Today, the standard is ready to facilitate the exchange and comparison of structured data and bridge the gap between usually incomplete data behind a scanned barcode. GS1 Digital Link promises to enhance the shopping experience for consumers by simplifying B2B data sharing and providing a standards-based unified way of describing products..
Why would a user want to access a Product Knowledge Graph from a barcode?
He might want to:
- Learn more about the product
- Compare the product to other products
- Search for offers
- Browse reviews
- Check compatibility
- Find technical specifications
Very simply put, the GS1 Digital Link works based on providing a simple, standards-based structure for the data about a product. With GS1 Digital Link, information such as expiration dates, nutritional and medical product data, warranty registration, troubleshooting instructions, even social media links are becoming available with a single scan.
Image source: GS1 Digital Link Flyer
The GS1 Digital Link work is a treasure trove for anyone interested in publishing clean, structured and meaningful data on the Web.
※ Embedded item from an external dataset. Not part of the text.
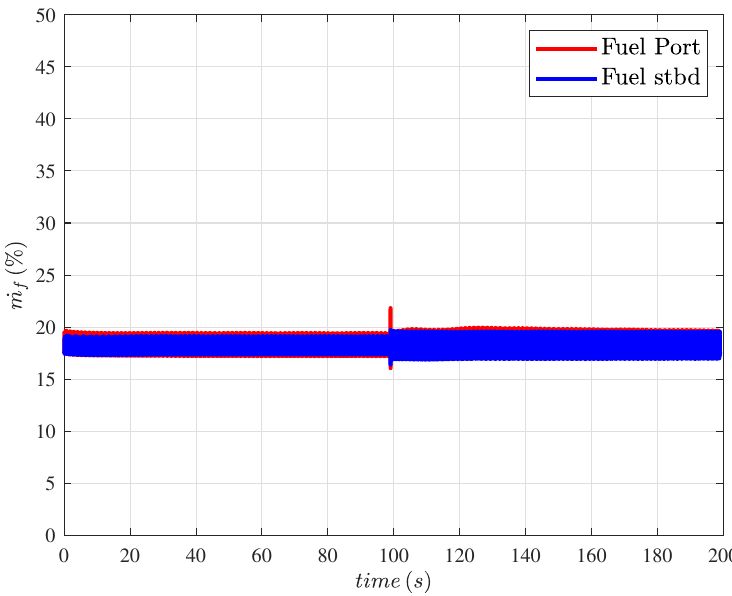
Figure 15. Fuel flow time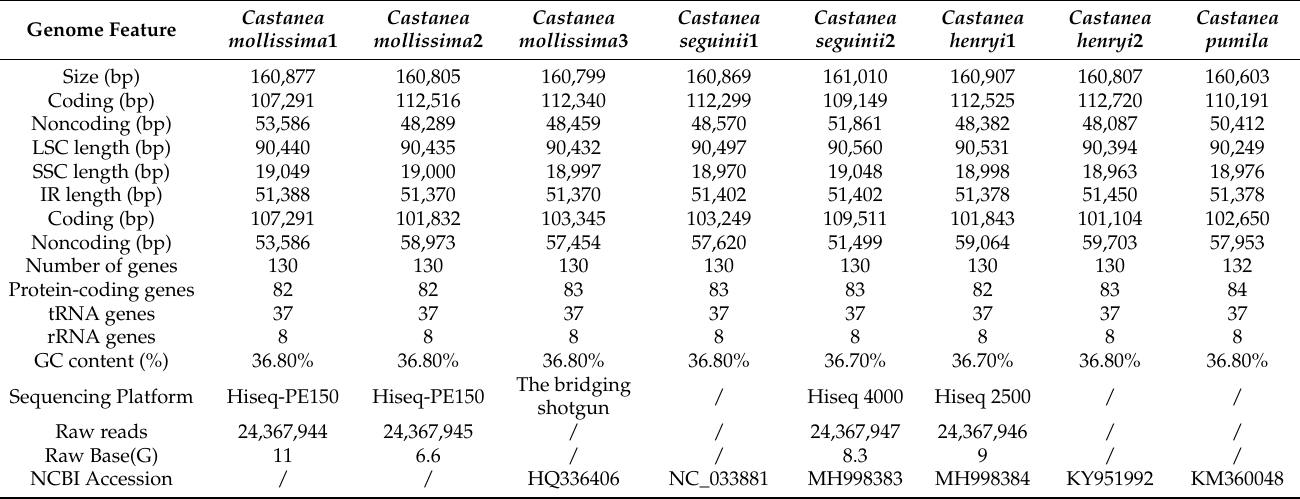
Table 1. Summary statistics for eight Castanea cp genomes.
And this is where a Product Knowledge Graph can immensely enrich the exchange by providing an ecosystem of related information about any product in the blink of a scan.
The Product Knowledge Graph: Seeing Connected Data As a Marketing Tool
As the underlying ecology of e-commerce is changing, the ways you publish product data to serve your customers and other stakeholders best require new approaches.
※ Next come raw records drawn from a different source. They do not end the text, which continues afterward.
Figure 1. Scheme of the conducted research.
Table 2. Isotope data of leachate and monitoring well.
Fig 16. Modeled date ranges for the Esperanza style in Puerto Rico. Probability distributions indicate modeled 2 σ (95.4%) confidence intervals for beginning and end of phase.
As the amazing Aaron Bradley wrote about that 5 (yes!, five) years ago in his blog SEO with Data :
“if data about you is going to appear in the search results – and it is – make sure it’s accurate by providing it yourself.”
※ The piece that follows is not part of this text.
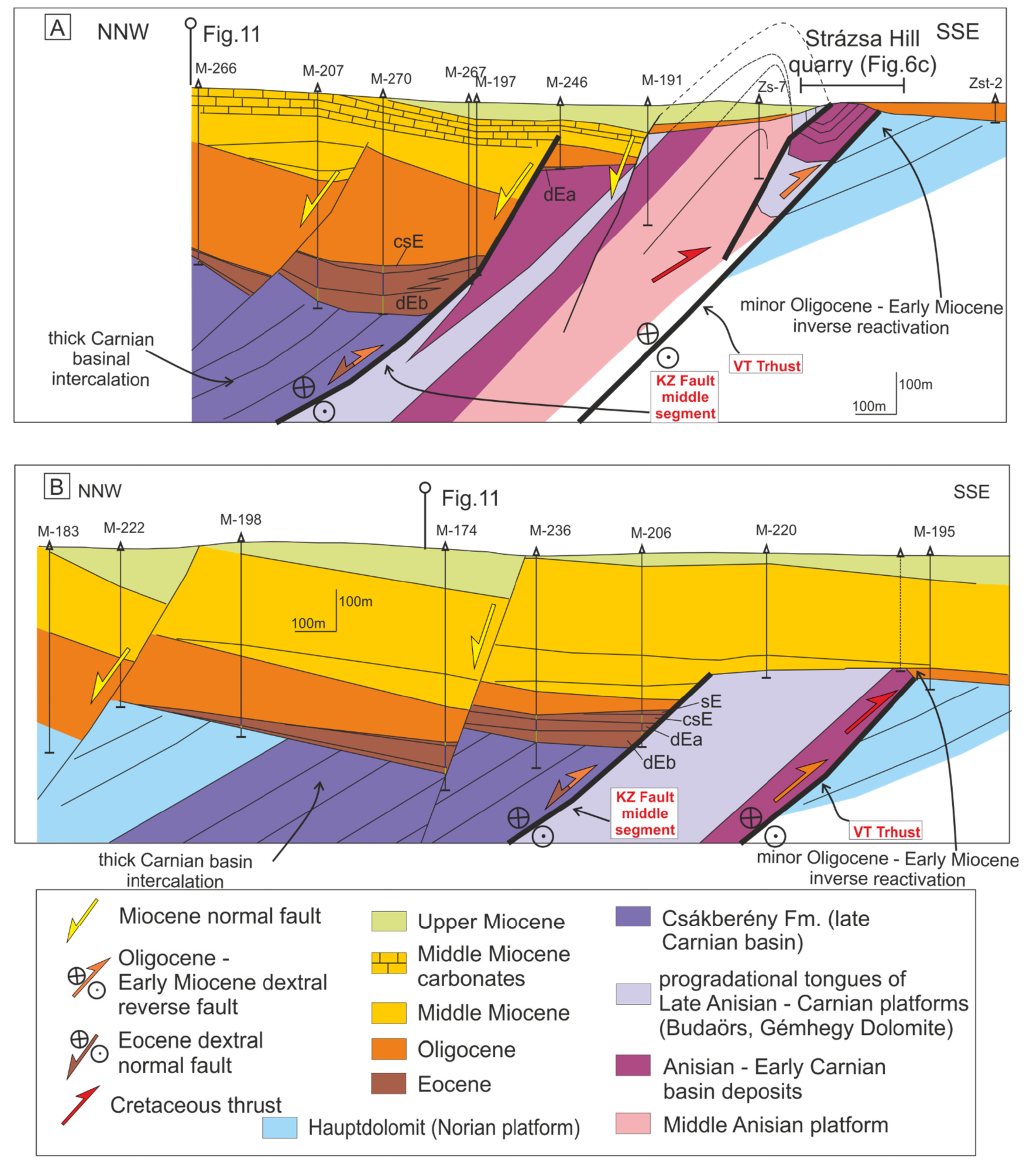
Figure 9. Sections across the middle segment of the KZ Fault. ( A ) Section across the eastern part of the middle segment of the KZ Fault. ( B ) Section across the western part of the middle segment of the KZ Fault. For location of the sections, see Figure 4. The abbreviations “Fig.” refer to figures of this work.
And this is exactly what WordLift aims to do, enabling a scenario where all interested parties (merchants, retailers, customers) have access to interconnected detailed information about anything across both physical and digital channels. In other words, all kinds of data derived from (and accessed from) one comprehensive Product Knowledge Graph.
To understand the value of a Product Knowledge Graph for e-commerce, let’s have a look at a model. In 2018 researchers Turban, Outland et al. created the following model (in their book Electronic Commerce 2018 A Managerial and Social Networks Perspective):
Source: Slides for Chapter 2
Now, let’s take it from this model and enhance it with the understanding and practice of Linked Data and e-commerce. The model will be pretty much the same, however the data that will feed a portal is data that you have control over.
- Person- > 2. Portal – > 3. Product Knowledge Graph
A Bag of Chips Instead of an Epilogue
Sir Tim-Berners Lee constantly leaves us notes to the future. This is what he did in 2010. With a bag of chips.
In this talk, the Web’s inventor talks about the barcode as a universal way for retailers to “talk” about products and the various other languages packages use to convey information.
A decade later all these components can be integrated and put in a Product Knowledge Graph, benefiting both consumers and producers. As we saw GS1 Digital Link opens the possibilities for such integration. WordLift pushes the idea one step forward by helping producers, retailers and e-commerce businesses publish their data to allow any search engine or platform to consume it in a meaningful way for the user.